Domestic Oil

Labor costs and foreign imports

Back Article Sep 1, 2010 By Bill Romanelli

California Olive Ranch's Oroville location during harvest season.

(courtesy of California Olive Ranch)

California Olive Ranch’s Oroville location during harvest season.

(courtesy of California Olive Ranch)

Americans import 99 percent of the roughly 200,000 tons of olive oil consumed each year. It’s not that the foreign stuff is so much better — in fact a recent study suggests that it often isn’t. The real challenge for domestic producers has been overcoming the enormous labor costs of an agricultural product that must be picked by hand.

Historically the best option for crop efficiency, wherever the olives are grown, has been to let them overripen, shake the trees until the fruit falls and sweep it up. That, however, can lead to several drawbacks in the quality of the olive oil, ranging from fruit that is simply too old, to fruit that is bruised, damaged and dirty.

“High-quality oil requires high-quality fresh fruit, and that’s hard to get with the traditional, cost-effective method of hand-harvest,” says Gregg Kelley, president and CEO of California Olive Ranch in Oroville. “A method of harvesting olives mechanically was sought for decades. And when we found one we knew we’d found a way to produce high-quality oil on a large scale.”

The solution was actually discovered in Spain when a grower decided the answer wasn’t getting the machinery to fit the crop, but getting a crop to fit the machinery.

Mechanical harvest of wine grapes has been around for decades; the epiphany was to find a species of olive similar in size to grapes and of enough quality for oil production. It was found in the Arbequina variety. With some slightly modified grape harvesters and a variation in how olive trees are grown (picture hedgerows instead of traditional orchards) the mechanical age of olive harvesting was born. And as the largest producer of olive oil in the U.S., California Olive Ranch has arguably put it to the best use. According to the California Olive Council, for example, California Olive Ranch accounts for about half of all the oil-producing olives in the state.

“We’ve got just north of 11,000 acres planted, and knowing what we do now, we could eventually get up to 50,000 acres,” Kelley says. We can harvest about one acre per hour with one mechanical harvester. It would take at least 60 people to hand harvest at the same rate.”

The scale of the operation doesn’t end there, as processing of the olives is usually done in a matter of hours — with the fruit arriving at the factory about 20 minutes after it’s picked — compared to days or even weeks for many foreign producers. The company’s production facility in Artois runs 24/7 during harvest and is currently the largest olive oil mill in the nation, producing 80 tons of olive oil an hour.

As for the quality, about 99.9 percent of the oil the company produces exceeds any foreign or domestic standard for “extra virgin,” the highest quality. Surprisingly, however, a healthy percentage of imported extra virgin olive oils do not.

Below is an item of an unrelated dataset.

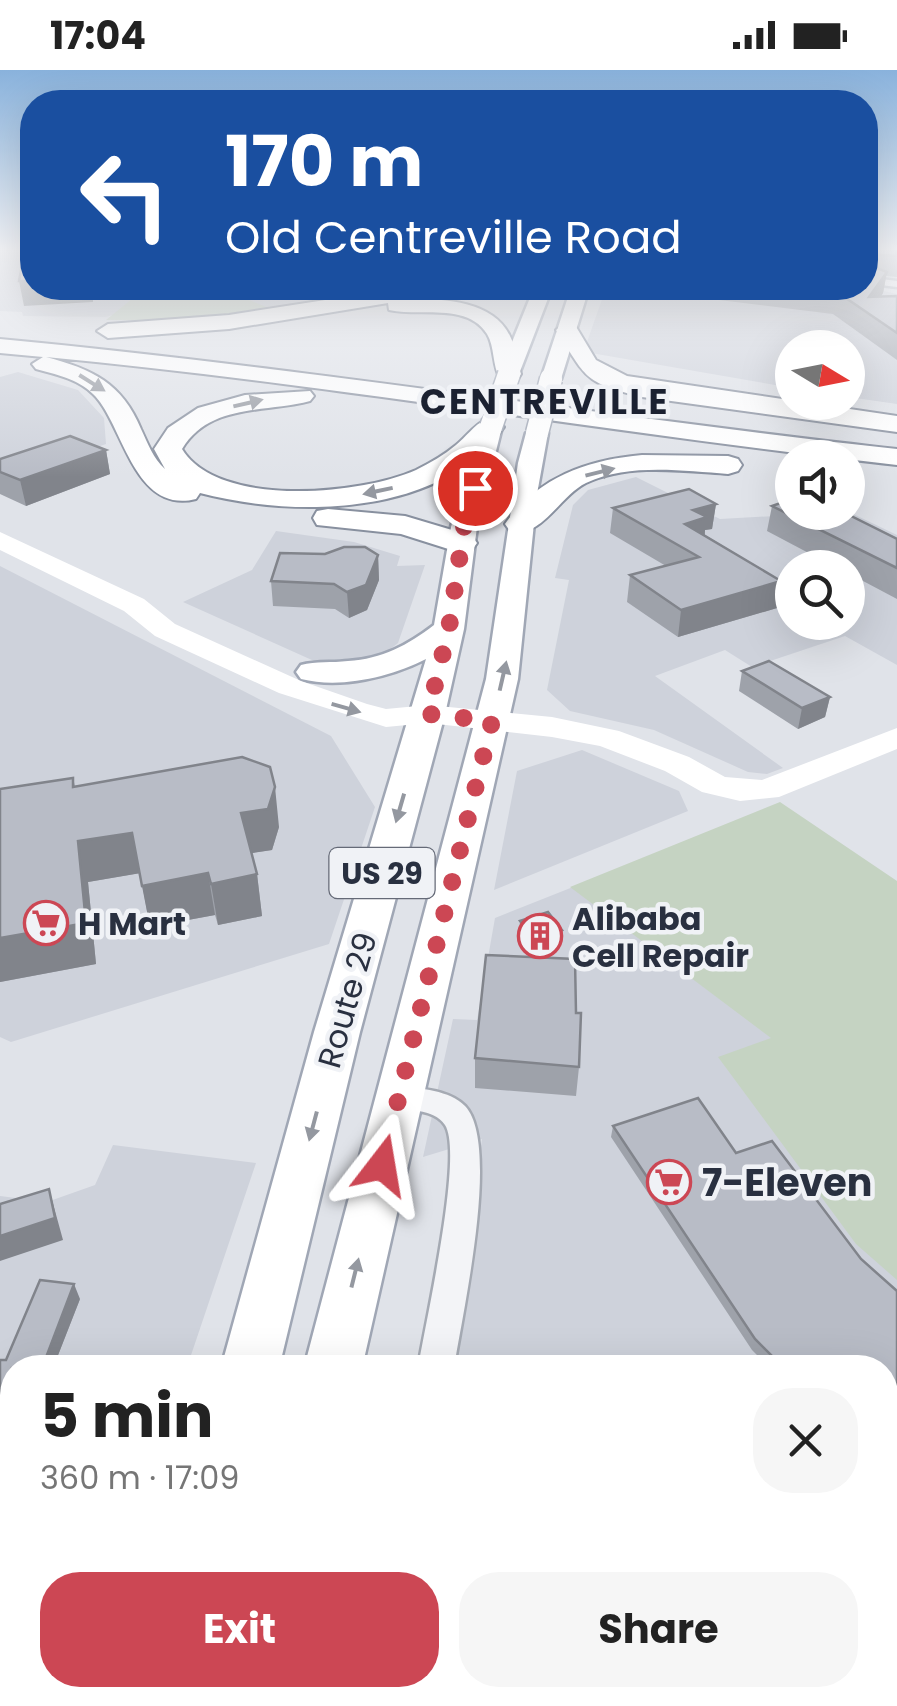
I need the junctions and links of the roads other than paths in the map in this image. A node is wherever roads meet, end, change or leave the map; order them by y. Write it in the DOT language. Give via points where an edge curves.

A July 2010 study by the UC Davis Olive Center and the Australian Oils Research Laboratory evaluated the quality of extra virgin olive oils sold on California’s retail shelves. The result: 69 percent of imported oils labeled as extra virgin failed to meet International Olive Council and U.S. Department of Agriculture “sensory” standards for extra virgin olive oil. Sensory defects (flavors that are rancid and musty) are indicators that the oils have been overexposed to oxygen and/or adulterated with cheaper oils and are therefore of lower grade.

“One reason we found these results is that the U.S. standards for olive oil haven’t changed since 1948, and even with those there’s hardly any enforcement,” says Dan Flynn, executive director for the UC Davis Olive Center. “Those standards will finally change this year, but they’re still only voluntary.”

The research findings may be intriguing for industry observers, but what do they really mean to the millions of users who, even right now, still have an old, half-full bottle of Star somewhere in the spice cabinet? The average American consumes about a quart of olive oil a year. The average Greek consumes the same amount every two weeks. Is it that big a deal whether Americans are getting truly extra virgin oil?

The trend data says yes. According to the International Olive Council, U.S., consumption of olive oil rose almost 300 percent between 1991 and 2002 and has continued to rise at a rate of about 8 percent every year. The U.S. is now the third-largest consumer of olive oil in the world behind Italy and Spain, and with greater consumption comes a better appreciation for quality.

“There is no one olive oil for all purposes. For me it’s a very special ingredient, and I don’t treat it as just a commodity,” says Michael Tuohy, executive chef at The Grange Restaurant & Bar in Sacramento. “Believe me, I could go on about olive oil for hours.”

The growing domestic interest and potential market demands for quality are certainly good news for Kelley and other American producers. And there’s still 99 percent of the U.S. olive oil-buying market waiting to be claimed.

“Access to capital is of course an issue as we look ahead,” Kelley says,” but in truth we can hardly plant acreage fast enough to meet demand.”